Monday, December 9, 2013
The city of San Diego has 425 requests for sidewalk installations throughout the city, which would cost a combined $170 million, but only budgets $1 million annually to pay for them, according to a report delivered Monday to the City Council's Infrastructure Committee.
Each project carries a price tag of $400,000, according to the report.
The money used to fund sidewalk installations is part of revenue from the half-cent TransNet sales tax.
"Some neighborhoods are missing sidewalks on common walking routes, and that is unacceptable," Councilman Mark Kersey, the committee chairman, said.
The need for installations could increase depending on an assessment of the city's sidewalk conditions, according to the report from the city's Transportation and Storm Water Department.
Kersey and Councilwoman Myrtle Cole said they will work with staff and the city's Independent Budget Analyst to revise city policies on sidewalks, some provisions of which are four decades old.
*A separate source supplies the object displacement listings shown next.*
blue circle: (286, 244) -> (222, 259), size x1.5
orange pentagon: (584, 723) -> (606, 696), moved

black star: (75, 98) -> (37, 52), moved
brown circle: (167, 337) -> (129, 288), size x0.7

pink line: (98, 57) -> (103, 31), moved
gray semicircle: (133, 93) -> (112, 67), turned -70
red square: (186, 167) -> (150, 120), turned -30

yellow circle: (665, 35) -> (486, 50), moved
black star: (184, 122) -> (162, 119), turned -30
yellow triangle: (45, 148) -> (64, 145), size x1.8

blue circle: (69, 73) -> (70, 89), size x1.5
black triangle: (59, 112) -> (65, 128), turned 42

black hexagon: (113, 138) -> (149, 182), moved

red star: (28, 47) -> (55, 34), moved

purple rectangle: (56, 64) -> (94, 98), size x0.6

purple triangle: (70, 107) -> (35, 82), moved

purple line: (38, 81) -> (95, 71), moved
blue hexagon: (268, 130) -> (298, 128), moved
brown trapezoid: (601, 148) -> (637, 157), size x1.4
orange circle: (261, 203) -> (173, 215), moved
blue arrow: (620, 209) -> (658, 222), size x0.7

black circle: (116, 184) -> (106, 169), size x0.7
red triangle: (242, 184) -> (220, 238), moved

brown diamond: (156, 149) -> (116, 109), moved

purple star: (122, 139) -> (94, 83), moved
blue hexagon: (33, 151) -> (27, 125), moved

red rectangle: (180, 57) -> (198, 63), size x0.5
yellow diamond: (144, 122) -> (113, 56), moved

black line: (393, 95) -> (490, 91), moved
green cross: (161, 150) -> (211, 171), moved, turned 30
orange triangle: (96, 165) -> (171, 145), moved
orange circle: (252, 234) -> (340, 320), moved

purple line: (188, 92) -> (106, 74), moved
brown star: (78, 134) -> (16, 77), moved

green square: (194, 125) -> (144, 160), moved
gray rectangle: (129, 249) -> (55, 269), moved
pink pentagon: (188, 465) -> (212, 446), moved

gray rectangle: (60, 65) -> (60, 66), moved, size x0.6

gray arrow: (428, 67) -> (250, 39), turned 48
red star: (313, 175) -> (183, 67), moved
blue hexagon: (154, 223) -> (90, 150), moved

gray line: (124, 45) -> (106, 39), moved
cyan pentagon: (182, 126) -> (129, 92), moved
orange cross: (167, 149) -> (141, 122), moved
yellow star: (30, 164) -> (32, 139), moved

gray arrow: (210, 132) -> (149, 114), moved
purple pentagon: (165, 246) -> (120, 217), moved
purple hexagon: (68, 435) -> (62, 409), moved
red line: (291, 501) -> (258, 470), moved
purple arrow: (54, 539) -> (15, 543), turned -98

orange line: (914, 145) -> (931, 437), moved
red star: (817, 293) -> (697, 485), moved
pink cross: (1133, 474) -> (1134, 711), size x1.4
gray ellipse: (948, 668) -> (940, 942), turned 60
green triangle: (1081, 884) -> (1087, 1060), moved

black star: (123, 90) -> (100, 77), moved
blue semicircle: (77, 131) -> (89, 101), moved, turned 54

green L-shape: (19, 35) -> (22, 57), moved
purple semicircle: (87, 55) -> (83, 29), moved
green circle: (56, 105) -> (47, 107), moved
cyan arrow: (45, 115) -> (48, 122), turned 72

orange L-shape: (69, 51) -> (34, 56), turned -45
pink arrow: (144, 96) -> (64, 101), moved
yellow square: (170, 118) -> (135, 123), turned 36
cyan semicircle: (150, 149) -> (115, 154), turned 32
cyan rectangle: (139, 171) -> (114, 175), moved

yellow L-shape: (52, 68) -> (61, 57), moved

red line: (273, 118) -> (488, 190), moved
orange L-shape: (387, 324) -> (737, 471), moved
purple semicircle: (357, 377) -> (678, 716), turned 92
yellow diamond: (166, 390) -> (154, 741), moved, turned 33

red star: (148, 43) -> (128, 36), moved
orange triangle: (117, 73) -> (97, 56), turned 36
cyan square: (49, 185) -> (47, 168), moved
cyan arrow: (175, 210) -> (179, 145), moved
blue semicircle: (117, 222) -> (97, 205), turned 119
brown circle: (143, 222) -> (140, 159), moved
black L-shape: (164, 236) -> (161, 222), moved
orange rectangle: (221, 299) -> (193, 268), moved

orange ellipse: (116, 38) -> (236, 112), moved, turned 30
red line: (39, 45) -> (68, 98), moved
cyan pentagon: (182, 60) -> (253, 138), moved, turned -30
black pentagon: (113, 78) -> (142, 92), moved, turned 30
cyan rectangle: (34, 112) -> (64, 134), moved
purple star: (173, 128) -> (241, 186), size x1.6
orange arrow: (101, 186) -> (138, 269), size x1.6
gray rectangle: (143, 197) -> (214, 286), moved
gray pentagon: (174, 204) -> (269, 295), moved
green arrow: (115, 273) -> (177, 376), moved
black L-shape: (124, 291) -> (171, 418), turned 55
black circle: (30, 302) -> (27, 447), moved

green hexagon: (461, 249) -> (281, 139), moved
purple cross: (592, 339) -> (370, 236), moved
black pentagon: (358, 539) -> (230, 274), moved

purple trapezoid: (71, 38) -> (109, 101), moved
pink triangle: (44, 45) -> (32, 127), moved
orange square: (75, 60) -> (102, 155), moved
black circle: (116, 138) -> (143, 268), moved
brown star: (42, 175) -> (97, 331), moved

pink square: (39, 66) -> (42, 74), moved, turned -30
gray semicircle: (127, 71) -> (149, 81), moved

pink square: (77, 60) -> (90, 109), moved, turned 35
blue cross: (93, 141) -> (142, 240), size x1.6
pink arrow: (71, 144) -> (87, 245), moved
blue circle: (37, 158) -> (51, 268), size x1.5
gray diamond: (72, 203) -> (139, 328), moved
The policies have led to confusion over whether the city or adjacent property-owners are responsible for repairing damaged sidewalks -- resulting in inaction, Kersey said.
"The city's longtime neglect of our infrastructure is as evident on our cracked and broken sidewalks as it is on our bumpy, potholed streets," Kersey said. "We need to overhaul these outdated policies in order to make San Diego a more walkable community with priority on creating safe routes to schools, enhancing ADA accessibility and improving business frontages."
San Diego has about 5,000 miles of sidewalks.